Something I have realised is that I really want to have a family. It’s funny, it happened only this year. Many of my close friends got engaged or got married and I realised that this is something I’m also interested in. This was a big change because I had never really thought about it and I always cared more about my professional life or my liberty or having fun. But this year I sat down, had a look and thought, Okay I think I want that too.
So in ten years time that would be probably a moment when I’m ready. I’d like to find a good partner too I think. Somebody with whom I can share my life and build something with, but who also allows me to remain who I am and keep on growing.
And what do you think we should talk more about?
There are many things I would like to say!
But to choose one thing, I would say environment. I only started learning about this once I started travelling and seeing how big the damage is already. If you live in Asia you realise we consume more than we can ever need. All this plastic, all these things that you see in the supermarkets, all this trash—this is all going somewhere and it’s too much! For me it’s really depressing to see how we produce and produce and produce. We are the new generation, we are supposed to change things but no one thinks, Do I really need these things? We just accept that we need all this crap!
Everything you do these days has an impact on everybody else in the world.
My personal challenge is to eliminate shit from my life and make my consumption much more conscious. It’s important to try to think about the people who make these things, how they are made and the consequences of our actions on the world and on our children. Everything you do these days has an impact on everybody else in the world. It’s crazy, it wasn’t like that 20 years ago!
There are many, many more things though. Sometimes I wish I wasn’t so well educated because then I wouldn’t ask myself so many questions and I wouldn’t feel so upset about the world!
But all these questions have driven all your choices in life, your career and everything. You wouldn’t be you if you weren’t engaged, and you wouldn’t be making a difference in the way that you are. Is there anyone in this world that you can look up to? Anyone making changes for good that make you feel hopeful?

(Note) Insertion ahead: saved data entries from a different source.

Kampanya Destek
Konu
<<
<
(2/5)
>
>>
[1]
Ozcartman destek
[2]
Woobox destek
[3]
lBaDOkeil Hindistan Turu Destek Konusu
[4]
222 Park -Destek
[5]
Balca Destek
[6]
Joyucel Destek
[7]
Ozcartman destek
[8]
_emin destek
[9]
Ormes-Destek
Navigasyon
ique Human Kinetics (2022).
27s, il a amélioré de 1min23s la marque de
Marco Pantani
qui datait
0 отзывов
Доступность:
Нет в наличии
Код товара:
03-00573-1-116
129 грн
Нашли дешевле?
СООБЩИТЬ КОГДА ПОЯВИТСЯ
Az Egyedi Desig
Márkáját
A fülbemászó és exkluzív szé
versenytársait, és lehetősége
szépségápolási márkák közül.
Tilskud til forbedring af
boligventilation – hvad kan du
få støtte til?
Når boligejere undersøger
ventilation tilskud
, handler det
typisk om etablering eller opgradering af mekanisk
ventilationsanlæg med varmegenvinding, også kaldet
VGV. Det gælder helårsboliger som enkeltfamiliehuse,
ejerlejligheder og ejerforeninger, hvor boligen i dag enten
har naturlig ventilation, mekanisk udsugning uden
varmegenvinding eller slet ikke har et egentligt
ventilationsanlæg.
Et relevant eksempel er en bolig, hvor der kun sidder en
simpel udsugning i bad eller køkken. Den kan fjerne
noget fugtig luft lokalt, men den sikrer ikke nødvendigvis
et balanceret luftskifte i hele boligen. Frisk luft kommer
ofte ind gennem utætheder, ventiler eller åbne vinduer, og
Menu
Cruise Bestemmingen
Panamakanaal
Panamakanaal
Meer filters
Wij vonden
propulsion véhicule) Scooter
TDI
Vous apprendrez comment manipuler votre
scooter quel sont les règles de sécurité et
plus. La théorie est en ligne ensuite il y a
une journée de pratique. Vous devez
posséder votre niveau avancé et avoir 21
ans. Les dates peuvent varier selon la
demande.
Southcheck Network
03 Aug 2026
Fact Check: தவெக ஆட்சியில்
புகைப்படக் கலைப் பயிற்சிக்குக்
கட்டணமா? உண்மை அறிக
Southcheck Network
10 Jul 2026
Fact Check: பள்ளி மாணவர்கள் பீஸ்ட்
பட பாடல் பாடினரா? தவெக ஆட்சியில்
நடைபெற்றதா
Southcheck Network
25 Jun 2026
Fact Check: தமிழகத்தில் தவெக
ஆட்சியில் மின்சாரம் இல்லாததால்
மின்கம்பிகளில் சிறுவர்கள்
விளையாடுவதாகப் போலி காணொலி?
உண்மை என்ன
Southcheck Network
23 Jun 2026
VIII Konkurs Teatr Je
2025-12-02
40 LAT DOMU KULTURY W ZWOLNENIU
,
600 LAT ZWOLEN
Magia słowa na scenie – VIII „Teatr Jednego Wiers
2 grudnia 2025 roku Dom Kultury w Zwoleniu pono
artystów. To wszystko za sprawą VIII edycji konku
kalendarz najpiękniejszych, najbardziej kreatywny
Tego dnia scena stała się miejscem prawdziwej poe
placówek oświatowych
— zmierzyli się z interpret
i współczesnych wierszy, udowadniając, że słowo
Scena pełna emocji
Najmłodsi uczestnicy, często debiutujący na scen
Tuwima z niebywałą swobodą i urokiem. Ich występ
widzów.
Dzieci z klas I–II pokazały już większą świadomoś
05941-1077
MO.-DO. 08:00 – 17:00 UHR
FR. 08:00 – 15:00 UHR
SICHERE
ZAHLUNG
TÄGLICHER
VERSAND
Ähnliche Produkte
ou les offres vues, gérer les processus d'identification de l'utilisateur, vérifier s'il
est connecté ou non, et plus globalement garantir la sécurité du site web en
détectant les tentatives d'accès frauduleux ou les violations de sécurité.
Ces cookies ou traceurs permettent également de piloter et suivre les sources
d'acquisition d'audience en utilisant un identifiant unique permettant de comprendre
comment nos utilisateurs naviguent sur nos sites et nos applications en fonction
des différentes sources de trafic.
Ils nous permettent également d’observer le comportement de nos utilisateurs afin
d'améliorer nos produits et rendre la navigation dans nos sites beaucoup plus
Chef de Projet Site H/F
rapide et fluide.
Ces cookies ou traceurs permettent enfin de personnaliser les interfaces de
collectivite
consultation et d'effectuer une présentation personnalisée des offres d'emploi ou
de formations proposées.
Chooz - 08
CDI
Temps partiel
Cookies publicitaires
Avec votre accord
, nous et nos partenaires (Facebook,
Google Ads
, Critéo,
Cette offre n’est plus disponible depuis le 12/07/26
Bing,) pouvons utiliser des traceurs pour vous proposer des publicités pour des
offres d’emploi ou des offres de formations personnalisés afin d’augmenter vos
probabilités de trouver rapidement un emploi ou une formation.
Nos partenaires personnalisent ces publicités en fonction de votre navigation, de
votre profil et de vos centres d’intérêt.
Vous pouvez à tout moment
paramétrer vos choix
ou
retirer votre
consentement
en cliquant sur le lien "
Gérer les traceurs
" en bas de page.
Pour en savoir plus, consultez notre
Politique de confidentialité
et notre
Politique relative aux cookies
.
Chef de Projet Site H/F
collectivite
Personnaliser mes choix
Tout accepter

This is a hard question. I look up to my teachers from school and university for their courage and perseverance. I look up to my mum, even though we are completely different people. Maybe they are not changing the world in a direct way, but they changed my world and gave me many opportunities.
I also look up to journalists, especially those working in war zones. Not all of them, but those like Peter Greste—who is now in jail in Egypt—and many nameless others who have been imprisoned or killed for reporting on places nobody else wants to go to. What passion you need to give up personal comfort and follow misery in the world, especially when you know so few people actually care.
Wow. Yes, it must take incredible strength. Let me throw in one last question then, what do you think the secret to happiness is?
There is no secret to it! Happiness, I think, is accepting who you are and feeling comfortable about it. But also discovering your own way of impacting the world around you and making changes for yourself and others.
Things I Love
I love getting immersed in stories. I feel a real satisfaction if I see or read something and later on that story becomes a part of who I am and what I do.
I love the feeling of letting go and dancing the night away, especially with somebody you feel a good vibe with. I find it the best antidote for any stress.
I definitely love my bike. It gives me the simplest and purest feeling of freedom. I love to discover and re-discover cities and people from the perspective of biking, which is so much better than any public transport!